[設問]:
A – 姿勢のしづらさに関する発表要旨のうち、「(1)筑波技術大学、(2)筑波大学医学医療系」を含む語句で始まり「づらさとの関連性を比較した。」で終わる部分を、一字一句違えずに書き写すこと。
B – 姿勢のしづらさに関する発表要旨で「20~40代の成人男女で」で始まる段落を、主な事実を残して箇条書きに改めること。

[資料本文]:
......
ポスター発表
P-R-12
頭部や体幹の肢位と姿勢のしづらさとの関係について
○中村直子(1)、柳久子(2)
(1)筑波技術大学、(2)筑波大学医学医療系
【目的】
本研究では視覚障害者の机上動作の特徴を頭部や体幹の肢位に着目して調べ、障害のタイプ別にその傾向を比較し、傷害予防や個々にあった視覚保障機器を検討するための基礎資料としたいと考えている。今回は様々な机上動作時の頭部~胸部の傾斜角や、目と文字の距離を測定し、主観的な尺度としての姿勢のしづらさとの関連性を比較した。
【対象】
20~40代の成人男女で、1)弱視者15人(良眼矯正視力0.3未満。軽度の視野障害を含む。)および、2)視野障害者16人(両眼とも50%以上視野欠損あり。視力障害を含む。)である。(以下、弱視群、視野群と記載する。)
......
[データ]:
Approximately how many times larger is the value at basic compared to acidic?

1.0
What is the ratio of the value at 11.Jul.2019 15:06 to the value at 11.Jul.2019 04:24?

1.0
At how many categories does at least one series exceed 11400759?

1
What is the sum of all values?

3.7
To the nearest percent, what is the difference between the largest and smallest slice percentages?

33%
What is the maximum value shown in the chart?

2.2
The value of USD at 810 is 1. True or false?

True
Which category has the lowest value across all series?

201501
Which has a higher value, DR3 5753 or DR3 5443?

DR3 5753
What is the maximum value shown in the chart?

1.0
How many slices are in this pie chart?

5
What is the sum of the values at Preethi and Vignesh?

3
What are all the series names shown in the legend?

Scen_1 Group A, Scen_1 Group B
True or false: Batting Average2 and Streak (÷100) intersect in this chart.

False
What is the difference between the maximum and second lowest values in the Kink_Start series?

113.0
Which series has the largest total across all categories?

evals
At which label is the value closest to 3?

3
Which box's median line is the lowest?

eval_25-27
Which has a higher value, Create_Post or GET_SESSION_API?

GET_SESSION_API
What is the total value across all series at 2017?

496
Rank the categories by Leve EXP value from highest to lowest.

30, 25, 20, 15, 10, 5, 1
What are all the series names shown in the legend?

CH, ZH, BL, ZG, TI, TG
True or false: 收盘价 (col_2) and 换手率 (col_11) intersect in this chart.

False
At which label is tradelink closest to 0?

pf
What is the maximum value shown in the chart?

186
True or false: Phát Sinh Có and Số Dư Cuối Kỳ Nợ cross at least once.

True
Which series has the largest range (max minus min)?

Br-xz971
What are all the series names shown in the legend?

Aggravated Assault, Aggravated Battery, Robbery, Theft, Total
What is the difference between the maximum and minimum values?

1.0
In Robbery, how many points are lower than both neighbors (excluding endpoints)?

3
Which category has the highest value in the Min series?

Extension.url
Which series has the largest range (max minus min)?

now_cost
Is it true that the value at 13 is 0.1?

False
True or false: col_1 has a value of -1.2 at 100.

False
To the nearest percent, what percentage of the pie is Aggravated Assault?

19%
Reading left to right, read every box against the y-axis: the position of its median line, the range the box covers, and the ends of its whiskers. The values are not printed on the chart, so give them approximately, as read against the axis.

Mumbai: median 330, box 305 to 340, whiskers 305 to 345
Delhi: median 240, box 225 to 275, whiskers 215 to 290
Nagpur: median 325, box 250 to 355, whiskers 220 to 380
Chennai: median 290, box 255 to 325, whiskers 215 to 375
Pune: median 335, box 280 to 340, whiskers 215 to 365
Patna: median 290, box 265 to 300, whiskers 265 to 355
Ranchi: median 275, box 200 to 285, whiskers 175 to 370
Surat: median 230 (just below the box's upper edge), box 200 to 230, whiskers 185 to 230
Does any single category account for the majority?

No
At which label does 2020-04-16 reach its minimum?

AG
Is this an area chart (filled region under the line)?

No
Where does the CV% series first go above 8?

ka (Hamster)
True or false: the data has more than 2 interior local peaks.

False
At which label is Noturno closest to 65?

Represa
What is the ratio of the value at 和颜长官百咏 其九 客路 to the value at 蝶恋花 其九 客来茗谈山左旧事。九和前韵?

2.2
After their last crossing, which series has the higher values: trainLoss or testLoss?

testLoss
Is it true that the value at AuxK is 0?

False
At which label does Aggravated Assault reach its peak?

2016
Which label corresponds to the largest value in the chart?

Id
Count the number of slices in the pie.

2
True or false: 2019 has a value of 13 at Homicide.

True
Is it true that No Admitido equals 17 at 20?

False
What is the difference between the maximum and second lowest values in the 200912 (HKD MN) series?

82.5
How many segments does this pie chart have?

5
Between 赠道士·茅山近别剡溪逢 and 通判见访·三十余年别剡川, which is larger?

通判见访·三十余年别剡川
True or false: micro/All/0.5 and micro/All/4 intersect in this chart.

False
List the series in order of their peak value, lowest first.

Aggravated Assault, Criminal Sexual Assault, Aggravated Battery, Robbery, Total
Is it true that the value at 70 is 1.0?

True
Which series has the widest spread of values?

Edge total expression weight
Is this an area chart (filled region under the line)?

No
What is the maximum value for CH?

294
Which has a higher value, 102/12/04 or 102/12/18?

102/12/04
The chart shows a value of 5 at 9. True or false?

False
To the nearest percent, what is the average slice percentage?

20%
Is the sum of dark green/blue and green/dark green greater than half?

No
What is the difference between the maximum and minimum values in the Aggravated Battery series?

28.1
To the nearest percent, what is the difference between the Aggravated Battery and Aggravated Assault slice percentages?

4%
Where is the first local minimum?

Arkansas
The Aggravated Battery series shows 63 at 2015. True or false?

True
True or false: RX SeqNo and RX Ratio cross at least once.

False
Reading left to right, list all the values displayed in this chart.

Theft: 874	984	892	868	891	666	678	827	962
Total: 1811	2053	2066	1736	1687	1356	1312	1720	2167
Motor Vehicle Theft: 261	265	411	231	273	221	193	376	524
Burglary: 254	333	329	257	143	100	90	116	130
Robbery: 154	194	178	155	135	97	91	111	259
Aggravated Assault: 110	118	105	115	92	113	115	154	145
......
[解答]:
A –
(1)筑波技術大学、(2)筑波大学医学医療系
【目的】
本研究では視覚障害者の机上動作の特徴を頭部や体幹の肢位に着目して調べ、障害のタイプ別にその傾向を比較し、傷害予防や個々にあった視覚保障機器を検討するための基礎資料としたいと考えている。今回は様々な机上動作時の頭部~胸部の傾斜角や、目と文字の距離を測定し、主観的な尺度としての姿勢のしづらさとの関連性を比較した。

B –
- 対象:20~40代の成人男女
- 弱視群:弱視者15人(良眼矯正視力0.3未満、軽度の視野障害を含む)
- 視野群:視野障害者16人(両眼とも50%以上の視野欠損あり、視力障害を含む)